Не открывая глаз, я пошарила вокруг, нащупала кнопку выключения сигнала, выгадав себе еще пять минут тревожного от угрызений совести сна. Чего бы я сейчас не отдала за возможность не вставать! Все, что имею.

В ванной уже шумела вода. Отлично, там кто-то есть. Вставать, пока не освободится, бессмысленно. Еще пять минут свободы.

В комнату с шумом ворвалась Карен. Вид у нее был шикарный и очень деятельный, макияж — безупречный, что в столь ранний час производило несколько пугающее впечатление. Карен всегда выглядела ухоженной, как будто только что из салона красоты, и волосы у нее никогда не курчавились, даже под дождем. Бывают и такие люди. Но я к ним не отношусь.

— Люси, Люси, срочно просыпайся, — приказала она. — Я хочу поговорить с тобой о Дэниэле, был ли он когда-нибудь влюблен, я имею в виду, серьезно влюблен?

— Э-э-э…

— Брось, ты ведь его столько лет знаешь.

— Ну…

— Значит, не влюблялся, да?

— Но…

— А тебе не кажется, что сейчас ему самое время? — агрессивно осведомилась она.

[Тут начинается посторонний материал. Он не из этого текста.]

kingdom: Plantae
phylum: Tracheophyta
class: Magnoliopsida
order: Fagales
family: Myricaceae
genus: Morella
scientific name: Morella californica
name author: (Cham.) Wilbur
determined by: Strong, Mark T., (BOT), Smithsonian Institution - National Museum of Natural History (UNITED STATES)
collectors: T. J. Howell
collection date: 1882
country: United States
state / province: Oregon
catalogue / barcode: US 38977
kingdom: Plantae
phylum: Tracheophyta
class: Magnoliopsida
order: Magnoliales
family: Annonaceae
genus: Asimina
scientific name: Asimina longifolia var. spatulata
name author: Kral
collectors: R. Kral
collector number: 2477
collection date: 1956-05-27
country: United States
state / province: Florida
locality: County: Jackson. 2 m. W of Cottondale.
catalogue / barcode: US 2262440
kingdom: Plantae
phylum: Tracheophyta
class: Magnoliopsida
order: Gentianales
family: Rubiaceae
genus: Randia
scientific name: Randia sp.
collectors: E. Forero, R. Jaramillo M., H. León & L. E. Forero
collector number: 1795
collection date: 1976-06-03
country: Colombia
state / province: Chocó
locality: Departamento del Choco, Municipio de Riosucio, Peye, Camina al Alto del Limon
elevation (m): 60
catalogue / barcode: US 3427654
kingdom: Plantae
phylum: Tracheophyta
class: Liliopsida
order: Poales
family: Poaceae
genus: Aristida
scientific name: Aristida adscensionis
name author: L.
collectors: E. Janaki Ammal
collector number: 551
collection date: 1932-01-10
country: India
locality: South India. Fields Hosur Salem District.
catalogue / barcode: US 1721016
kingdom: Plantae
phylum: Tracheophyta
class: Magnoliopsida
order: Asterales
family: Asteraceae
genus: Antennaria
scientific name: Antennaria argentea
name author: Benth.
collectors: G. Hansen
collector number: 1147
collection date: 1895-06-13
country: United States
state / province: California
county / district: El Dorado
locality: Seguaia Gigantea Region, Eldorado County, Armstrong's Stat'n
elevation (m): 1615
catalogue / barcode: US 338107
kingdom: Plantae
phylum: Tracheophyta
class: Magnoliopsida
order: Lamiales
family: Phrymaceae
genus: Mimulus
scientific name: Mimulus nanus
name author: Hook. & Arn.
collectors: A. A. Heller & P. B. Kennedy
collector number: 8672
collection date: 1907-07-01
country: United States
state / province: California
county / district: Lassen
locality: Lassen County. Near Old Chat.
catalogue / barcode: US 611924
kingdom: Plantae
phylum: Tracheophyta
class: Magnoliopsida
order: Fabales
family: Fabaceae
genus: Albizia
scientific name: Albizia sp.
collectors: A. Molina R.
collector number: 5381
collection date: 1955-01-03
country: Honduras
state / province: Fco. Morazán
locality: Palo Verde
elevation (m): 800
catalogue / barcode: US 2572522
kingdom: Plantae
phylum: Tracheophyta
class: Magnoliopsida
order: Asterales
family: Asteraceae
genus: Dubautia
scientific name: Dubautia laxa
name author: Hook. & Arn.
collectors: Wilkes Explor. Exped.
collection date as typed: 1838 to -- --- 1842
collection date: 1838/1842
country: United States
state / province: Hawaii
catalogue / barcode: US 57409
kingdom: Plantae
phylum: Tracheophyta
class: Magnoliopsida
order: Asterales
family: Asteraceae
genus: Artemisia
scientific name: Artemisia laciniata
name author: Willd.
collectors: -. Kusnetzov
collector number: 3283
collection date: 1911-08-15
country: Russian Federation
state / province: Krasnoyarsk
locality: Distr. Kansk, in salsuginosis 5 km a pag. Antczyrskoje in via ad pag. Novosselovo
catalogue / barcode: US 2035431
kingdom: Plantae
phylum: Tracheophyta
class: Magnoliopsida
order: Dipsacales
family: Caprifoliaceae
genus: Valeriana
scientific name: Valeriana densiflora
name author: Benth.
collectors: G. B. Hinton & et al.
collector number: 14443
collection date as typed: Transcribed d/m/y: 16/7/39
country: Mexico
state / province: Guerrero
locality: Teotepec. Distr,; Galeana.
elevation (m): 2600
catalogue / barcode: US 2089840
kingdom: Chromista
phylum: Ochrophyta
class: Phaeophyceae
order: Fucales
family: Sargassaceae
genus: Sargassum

— Да, — ответила я. Соглашаться всегда проще.

— Мне тоже.

Карен плюхнулась на мою кровать.

— И потом, я влюблена.

Мы немного полежали рядом молча. В ванной Шарлотта пела «Где-то над радугой».

— У этого Саймона, видно, прибор здоровый, — прокомментировала Карен.

Я кивнула.

— Ой, Люси, — драматически вздохнула она, — как на работу не хочется!

— И мне тоже.

И мы стали играть в «утечку газа».

— Правда, здорово было бы, если бы у нас на кухне случился взрыв газа? — спрашивала Карен.

— Да! Не очень сильный, но…

— Ну, достаточно сильный, чтобы мы остались дома…

— Но не настолько, чтобы кто-нибудь пострадал…

— Правильно, но дом будет частично разрушен, нас завалит, и мы застрянем здесь на несколько дней, будем только смотреть телик и листать журналы, и поневоле уничтожим все запасы в морозильнике, и…

Хотя «запасы в морозильнике» — не что иное, как полет безудержной фантазии. Там мы никогда ничего не держали, кроме огромного пакета зеленого горошка, который уже был, когда четыре года назад Карен поселилась в этой квартире. Иногда мы покупаем мороженое в больших коробках с твердым намерением лакомиться понемногу время от времени, чтобы хватило на месяц, но обычно оно не доживает до вечера.